Invasion vs. Compression

In pre-operative staging, EBUS allows detailed analysis of intraluminal, submucosal and intramural tumour spread which can be essential for decision on resection margins. EBUS proved to be useful in the diagnostics of mediastinal tumour involvement like the large vessels and the oesophageal wall – which is frequently impossible with conventional radiology.
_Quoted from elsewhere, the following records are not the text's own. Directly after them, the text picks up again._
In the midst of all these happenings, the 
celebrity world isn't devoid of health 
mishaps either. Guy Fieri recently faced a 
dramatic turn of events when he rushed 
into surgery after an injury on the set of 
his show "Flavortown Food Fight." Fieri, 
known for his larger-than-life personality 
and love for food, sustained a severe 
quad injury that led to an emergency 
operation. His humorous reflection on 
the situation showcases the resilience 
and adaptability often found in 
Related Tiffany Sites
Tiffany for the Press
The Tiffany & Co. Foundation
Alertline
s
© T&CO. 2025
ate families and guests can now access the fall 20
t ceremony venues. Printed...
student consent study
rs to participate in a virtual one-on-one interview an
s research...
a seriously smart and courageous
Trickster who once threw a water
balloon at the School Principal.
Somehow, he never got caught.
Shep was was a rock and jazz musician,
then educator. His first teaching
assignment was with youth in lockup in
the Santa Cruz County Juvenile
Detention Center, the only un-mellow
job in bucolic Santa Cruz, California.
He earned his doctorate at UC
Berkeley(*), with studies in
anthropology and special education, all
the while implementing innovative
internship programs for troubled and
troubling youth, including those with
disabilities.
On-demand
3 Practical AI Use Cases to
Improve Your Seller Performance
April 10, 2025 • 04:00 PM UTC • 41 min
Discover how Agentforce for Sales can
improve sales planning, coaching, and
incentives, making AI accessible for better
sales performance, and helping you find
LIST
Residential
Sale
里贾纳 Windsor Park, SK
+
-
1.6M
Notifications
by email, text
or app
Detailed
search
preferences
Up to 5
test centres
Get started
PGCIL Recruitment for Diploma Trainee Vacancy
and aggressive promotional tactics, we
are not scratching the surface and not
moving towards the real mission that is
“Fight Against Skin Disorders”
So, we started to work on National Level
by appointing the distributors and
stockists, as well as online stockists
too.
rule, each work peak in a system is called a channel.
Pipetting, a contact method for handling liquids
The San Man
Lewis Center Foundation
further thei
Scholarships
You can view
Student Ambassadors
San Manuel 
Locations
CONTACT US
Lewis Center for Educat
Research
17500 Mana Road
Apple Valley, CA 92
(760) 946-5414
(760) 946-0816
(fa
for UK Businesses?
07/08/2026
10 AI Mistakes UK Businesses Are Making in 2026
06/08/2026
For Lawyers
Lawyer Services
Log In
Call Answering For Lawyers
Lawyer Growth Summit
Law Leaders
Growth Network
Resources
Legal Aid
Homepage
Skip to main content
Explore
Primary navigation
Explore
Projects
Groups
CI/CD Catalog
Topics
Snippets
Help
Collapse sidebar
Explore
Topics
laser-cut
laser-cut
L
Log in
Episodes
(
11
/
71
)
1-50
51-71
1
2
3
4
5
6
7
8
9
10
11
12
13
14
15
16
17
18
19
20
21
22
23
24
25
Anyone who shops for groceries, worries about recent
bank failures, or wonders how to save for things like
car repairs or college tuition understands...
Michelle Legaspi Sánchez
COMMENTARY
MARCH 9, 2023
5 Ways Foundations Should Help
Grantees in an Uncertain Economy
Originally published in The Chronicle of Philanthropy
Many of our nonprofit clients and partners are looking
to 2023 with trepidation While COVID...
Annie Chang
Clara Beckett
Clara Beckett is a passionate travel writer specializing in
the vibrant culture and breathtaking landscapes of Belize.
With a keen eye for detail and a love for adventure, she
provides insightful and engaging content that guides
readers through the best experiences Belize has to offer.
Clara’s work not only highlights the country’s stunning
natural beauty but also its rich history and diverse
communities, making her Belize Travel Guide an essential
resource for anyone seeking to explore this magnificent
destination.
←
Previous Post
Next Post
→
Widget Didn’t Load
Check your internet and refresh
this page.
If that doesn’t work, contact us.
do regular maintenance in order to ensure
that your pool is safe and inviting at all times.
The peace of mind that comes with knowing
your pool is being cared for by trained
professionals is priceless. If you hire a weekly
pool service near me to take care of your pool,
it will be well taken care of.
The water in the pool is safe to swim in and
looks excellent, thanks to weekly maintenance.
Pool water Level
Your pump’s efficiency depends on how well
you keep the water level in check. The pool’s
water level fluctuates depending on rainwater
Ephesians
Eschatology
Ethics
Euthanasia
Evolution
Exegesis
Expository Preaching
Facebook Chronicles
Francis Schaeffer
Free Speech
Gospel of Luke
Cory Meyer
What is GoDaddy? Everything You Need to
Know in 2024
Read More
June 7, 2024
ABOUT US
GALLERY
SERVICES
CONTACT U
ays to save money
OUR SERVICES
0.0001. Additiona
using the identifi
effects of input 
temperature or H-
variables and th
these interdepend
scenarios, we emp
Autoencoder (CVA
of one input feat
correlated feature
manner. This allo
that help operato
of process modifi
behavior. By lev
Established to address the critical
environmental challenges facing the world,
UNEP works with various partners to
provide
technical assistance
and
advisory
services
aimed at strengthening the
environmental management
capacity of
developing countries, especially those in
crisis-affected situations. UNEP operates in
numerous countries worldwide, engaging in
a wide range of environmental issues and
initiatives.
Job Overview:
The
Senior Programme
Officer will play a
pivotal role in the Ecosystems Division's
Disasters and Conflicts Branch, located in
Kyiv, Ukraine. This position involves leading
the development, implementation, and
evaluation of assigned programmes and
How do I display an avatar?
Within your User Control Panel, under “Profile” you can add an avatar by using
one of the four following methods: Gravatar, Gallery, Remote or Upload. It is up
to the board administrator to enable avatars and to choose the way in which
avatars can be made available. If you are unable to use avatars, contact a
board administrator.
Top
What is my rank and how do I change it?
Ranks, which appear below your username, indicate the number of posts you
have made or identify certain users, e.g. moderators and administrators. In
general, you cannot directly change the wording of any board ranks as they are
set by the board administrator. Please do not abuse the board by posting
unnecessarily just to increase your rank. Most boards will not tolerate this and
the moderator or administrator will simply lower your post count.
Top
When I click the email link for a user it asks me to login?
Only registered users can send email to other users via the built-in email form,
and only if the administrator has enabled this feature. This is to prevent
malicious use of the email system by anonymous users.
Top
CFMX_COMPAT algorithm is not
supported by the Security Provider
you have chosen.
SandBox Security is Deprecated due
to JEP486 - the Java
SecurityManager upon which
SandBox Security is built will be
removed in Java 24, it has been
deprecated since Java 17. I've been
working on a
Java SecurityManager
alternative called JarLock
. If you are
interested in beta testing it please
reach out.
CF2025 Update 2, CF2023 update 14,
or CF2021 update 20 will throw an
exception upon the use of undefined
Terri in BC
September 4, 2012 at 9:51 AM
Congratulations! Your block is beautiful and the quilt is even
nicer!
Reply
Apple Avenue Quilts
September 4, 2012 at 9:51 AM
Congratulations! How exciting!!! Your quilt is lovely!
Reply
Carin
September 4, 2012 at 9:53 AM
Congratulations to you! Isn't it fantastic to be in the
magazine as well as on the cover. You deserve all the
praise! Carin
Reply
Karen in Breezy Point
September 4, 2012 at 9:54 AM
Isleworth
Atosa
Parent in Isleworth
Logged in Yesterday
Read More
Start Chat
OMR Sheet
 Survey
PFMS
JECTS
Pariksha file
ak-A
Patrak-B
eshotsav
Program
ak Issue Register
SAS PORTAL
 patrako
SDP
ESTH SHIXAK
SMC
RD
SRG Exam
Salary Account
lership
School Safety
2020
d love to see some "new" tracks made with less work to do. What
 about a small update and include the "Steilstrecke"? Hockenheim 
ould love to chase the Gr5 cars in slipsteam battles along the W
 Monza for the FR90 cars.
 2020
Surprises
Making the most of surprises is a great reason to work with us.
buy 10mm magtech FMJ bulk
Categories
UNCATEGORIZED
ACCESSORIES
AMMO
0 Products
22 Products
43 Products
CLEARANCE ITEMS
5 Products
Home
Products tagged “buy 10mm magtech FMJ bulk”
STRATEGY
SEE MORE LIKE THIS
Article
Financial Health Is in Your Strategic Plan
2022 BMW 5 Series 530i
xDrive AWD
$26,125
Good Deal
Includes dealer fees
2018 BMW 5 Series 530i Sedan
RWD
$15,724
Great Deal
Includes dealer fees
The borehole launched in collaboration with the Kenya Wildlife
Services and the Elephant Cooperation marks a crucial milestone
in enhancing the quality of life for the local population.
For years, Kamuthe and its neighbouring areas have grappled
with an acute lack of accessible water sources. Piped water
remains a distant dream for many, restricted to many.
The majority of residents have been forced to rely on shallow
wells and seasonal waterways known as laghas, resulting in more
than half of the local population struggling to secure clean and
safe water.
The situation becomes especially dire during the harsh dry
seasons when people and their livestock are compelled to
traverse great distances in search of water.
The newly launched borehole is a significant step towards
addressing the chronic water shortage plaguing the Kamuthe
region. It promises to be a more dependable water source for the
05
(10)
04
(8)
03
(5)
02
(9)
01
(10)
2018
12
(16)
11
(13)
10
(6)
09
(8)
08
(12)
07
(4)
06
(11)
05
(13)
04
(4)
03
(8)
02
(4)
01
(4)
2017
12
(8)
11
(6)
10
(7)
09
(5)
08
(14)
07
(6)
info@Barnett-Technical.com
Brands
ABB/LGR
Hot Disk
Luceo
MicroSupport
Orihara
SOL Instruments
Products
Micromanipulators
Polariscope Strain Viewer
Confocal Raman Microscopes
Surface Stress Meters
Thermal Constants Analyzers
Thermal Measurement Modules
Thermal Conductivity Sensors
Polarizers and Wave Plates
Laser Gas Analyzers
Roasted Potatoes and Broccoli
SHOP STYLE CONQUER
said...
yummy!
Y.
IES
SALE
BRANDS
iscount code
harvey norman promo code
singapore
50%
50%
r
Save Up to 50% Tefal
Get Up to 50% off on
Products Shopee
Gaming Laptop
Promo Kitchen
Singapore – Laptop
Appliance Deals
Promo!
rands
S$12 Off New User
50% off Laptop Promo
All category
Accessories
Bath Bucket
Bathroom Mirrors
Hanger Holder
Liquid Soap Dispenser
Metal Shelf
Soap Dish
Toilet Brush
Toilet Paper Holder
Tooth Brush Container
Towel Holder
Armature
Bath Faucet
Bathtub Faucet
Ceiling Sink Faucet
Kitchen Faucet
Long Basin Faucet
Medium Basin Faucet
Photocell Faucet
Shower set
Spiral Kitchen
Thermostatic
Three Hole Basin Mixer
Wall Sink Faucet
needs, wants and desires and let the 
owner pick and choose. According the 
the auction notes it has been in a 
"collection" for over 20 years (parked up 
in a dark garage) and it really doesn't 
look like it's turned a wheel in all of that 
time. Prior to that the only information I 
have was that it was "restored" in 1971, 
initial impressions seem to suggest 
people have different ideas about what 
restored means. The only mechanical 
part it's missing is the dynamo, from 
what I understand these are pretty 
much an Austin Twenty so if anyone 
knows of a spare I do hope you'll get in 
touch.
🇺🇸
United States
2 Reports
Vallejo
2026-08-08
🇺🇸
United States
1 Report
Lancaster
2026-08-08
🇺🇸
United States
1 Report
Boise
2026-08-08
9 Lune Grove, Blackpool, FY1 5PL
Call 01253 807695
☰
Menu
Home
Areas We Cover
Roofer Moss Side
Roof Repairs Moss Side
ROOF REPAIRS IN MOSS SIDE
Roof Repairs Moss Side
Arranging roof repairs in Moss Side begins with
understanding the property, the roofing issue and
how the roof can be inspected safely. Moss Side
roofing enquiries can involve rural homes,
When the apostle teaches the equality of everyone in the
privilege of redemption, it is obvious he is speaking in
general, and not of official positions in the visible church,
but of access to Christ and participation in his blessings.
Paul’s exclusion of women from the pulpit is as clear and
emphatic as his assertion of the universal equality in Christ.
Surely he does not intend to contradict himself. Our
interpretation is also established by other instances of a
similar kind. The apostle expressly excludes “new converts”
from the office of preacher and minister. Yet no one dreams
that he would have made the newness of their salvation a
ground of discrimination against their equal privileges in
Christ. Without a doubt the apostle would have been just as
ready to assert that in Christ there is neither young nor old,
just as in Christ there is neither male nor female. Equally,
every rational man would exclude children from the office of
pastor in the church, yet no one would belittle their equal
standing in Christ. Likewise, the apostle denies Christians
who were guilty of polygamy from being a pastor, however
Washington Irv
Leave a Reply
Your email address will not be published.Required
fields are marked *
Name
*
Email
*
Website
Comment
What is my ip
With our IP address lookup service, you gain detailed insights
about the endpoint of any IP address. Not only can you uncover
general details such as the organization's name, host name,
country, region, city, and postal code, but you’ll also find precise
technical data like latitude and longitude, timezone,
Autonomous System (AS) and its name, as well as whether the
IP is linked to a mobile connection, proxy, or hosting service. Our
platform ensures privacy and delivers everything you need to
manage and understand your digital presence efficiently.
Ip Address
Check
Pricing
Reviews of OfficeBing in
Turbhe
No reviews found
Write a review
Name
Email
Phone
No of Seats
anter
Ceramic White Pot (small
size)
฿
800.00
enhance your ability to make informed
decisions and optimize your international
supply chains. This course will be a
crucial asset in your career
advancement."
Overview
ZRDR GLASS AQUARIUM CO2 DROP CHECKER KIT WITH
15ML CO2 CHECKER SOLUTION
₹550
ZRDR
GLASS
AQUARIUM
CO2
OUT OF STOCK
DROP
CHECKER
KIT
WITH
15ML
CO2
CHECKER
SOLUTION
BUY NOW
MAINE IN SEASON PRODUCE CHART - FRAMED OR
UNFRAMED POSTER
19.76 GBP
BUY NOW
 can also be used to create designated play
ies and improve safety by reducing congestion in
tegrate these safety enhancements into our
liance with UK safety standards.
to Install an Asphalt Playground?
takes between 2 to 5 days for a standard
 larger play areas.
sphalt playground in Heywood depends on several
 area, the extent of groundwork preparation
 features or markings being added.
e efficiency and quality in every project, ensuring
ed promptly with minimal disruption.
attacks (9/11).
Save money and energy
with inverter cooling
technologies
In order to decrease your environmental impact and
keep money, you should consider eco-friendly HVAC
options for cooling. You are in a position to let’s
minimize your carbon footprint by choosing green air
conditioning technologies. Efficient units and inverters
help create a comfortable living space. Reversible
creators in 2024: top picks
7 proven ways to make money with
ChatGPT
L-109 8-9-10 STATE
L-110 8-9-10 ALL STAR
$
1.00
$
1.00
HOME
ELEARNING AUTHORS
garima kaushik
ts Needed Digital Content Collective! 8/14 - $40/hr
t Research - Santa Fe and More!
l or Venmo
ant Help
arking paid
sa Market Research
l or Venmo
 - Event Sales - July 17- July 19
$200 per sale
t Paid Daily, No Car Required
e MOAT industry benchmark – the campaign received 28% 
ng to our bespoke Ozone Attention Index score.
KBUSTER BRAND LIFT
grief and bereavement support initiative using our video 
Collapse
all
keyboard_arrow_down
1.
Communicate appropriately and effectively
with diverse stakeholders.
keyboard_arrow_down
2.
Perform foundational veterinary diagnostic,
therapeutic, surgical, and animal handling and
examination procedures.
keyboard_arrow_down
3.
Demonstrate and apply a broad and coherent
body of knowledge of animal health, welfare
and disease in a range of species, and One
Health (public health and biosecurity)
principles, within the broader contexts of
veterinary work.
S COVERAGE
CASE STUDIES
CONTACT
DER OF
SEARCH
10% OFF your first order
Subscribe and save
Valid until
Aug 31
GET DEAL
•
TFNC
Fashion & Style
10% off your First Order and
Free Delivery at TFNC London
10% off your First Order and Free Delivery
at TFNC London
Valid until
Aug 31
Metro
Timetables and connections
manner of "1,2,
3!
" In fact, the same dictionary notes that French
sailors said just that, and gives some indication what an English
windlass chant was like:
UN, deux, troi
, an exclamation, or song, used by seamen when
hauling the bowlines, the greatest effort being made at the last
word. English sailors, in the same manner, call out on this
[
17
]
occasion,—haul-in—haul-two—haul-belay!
In a prospective study, we could show that differentiation of external tumour invasion from compression of the tracheobronchial wall by EBUS is highly reliable in contrast to CT imaging (Herth et al., Endobronchial Ultrasound Reliably Differentiates Between Airway Infiltration and Compression by Tumor, Chest, 2003, 123, pp 458–462), thus many patients considered to be nonresectable by the radiologist due to supposed T4 tumours could be operated in a curative approach after EBUS.

Early Cancer / CIS

In small radiologically invisible tumours like Carcinoma in Situ (CIS) the decision for local endoscopic therapeutic intervention is dependent on the tumour’s intraluminal and intramural extent within the multilayer structures of the bronchial wall and the adjacent structures.

EBUS is a very reliable tool in analysing the extent of these small lesions. Especially for decisions in potentially curative endobronchial therapy like photodynamic therapy or endoluminal high dose radiation, diagnosis of limitation of the lesion to the bronchial wall or to the close vicinity is essential. Here, EBUS is superior to all other imaging procedures due to the detailed analysis of the layers of the bronchial wall.


EBUS miniature probes have proven to be extremely useful. In many instances EBUS was superior for T-staging of lung cancer and for the diagnostics of other pathologies. EBUS is a valuable tool, especially for on-the-spot decision making during diagnostic and interventional procedures. With regards to the technique in clinical application and diagnostic results, radial endobronchial ultrasound is a routine procedure.